A metal layer is then laid over the imprinted wafer, and precision instruments etch out electrical circuits in the precise pattern that had been imprinted on the silicon wafer through photomasking. These steps are repeated to create many square “dies” (tiny individual chips) across almost the entire surface of the silicon wafer—similar to a book of stamps.

Back End

This is usually the point in the production process when wafers leave the foundry and are received by an “outsourced semiconductor assembly and testing” (OSAT) contractor. Each completed wafer is probed and tested with specialized equipment, and bad dies are marked for discard with a black dot. The portion of good dies is considered the yield for the wafer.

After quality control, the final stage is when the dies are assembled and packaged to become chips usable by end-device producers. After cutting the dies off the wafer, each will be placed on a circuit board, usually an area smaller than a baby’s fingernail. At this point, a fully functional semiconductor device with millions of electronic components is formed.

But such devices are tiny and fragile and need to be packaged in ceramic or plastic to prevent damage. The type of packaging differs depending on the specific purpose of the semiconductor.

And just like that, the chips are ready to be shipped to a company that ordered them.

Composed of multiple processor cores, the CPU is the heart of any SoC. All computing devices have one. It performs the bulk of computing tasks, including AI inference in the cloud or in edge devices, and the number of cores largely determines a CPU’s speed and processing power.

A more specialized chip that was designed to process images, the GPU became important in ML because it can handle the parallel computations needed to crunch the data that enable AI applications like image recognition. But the GPU’s task-specific nature also makes it less flexible than the CPU, so it is preferred for AI training purposes rather than for inference at the edge.

The least flexible of the processing units, the NPU is specifically designed to execute ML algorithms. It is typically a complement to the CPU that accelerates a specific AI function that involves highly complicated matrix computations—hence it is often called an “AI accelerator.” NPUs thereby free up CPU capacity and increase overall chip efficiency. The “neural engine” in Apple’s latest A13 bionic SoC is one example of an NPU.

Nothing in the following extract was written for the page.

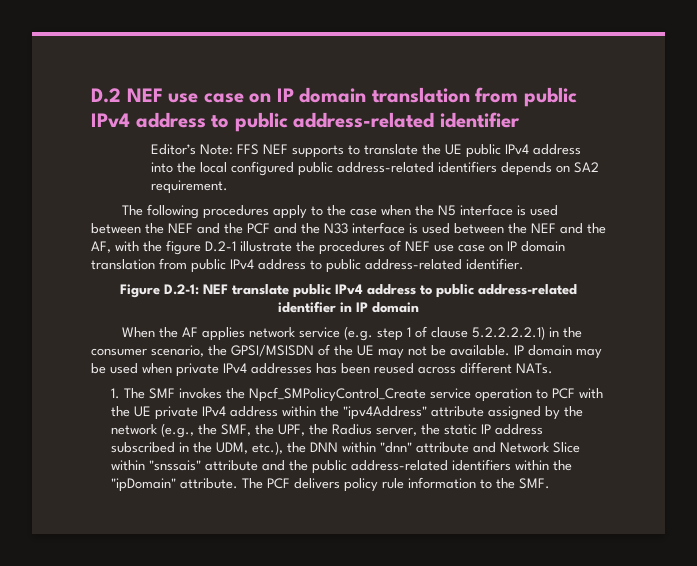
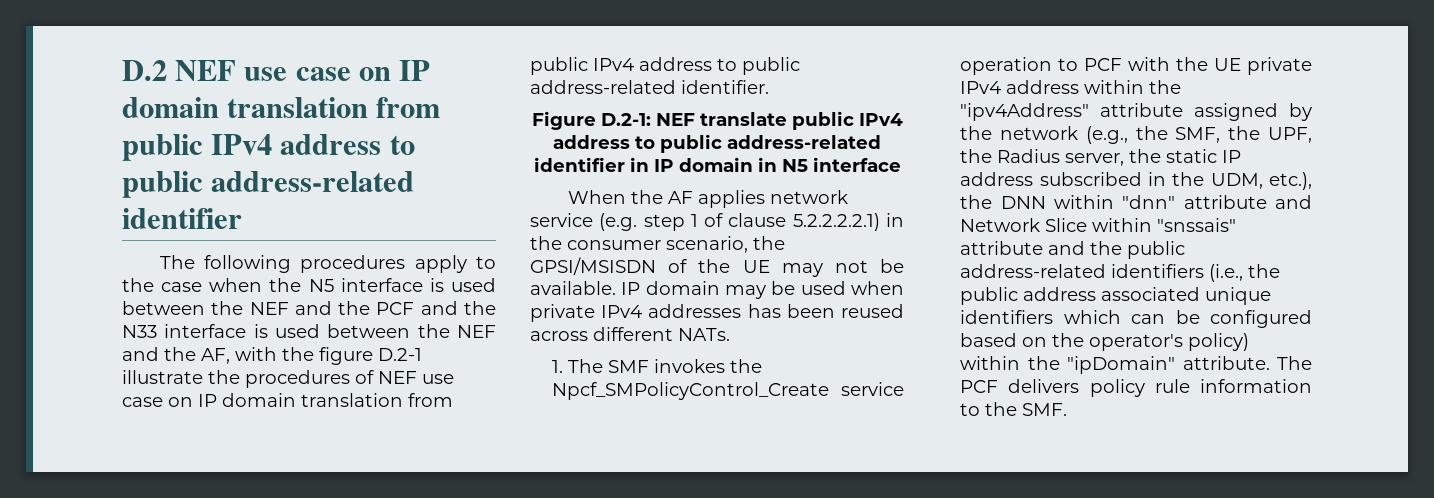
[150,144,581,158] [150,161,599,176] [150,180,228,194] // Editor’s Note: FFS NEF supports to translate the UE public IPv4 address into the local configured public address-related identifiers depends on SA2 requirement. -> (242, 218) none
(419, 307) none -> [757,157,901,172] in N5 interface
(511, 465) none -> [1209,264,1281,282] [960,287,1272,305] [960,310,1312,328] [960,333,1250,351] (i.e., the public address associated unique identifiers which can be configured based on the operator's policy)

Memory devices are integral to SoCs, because they store enormous volumes of data for on-demand retrieval. The more memory a chip has, the faster it can retrieve data, and the more efficiently it can execute AI applications. These devices, which usually take the form of dynamic random access memory (DRAM), are composed of tiny cells that store bits of data on capacitors. As the name implies, that storage is “dynamic” and not permanent, because the capacitors need to be refreshed periodically to avoid data loss.


A close-up view of the intricate cross-hatching patterns of transistors on a chip, which are microscopic in size. For instance, the current generation of advanced AI chips have transistors that are just 7nm wide, which is less than three times the width of a human DNA strand. Such a 7nm AI chip, which Apple has rolled out, can contain some 8.5 billion transistors.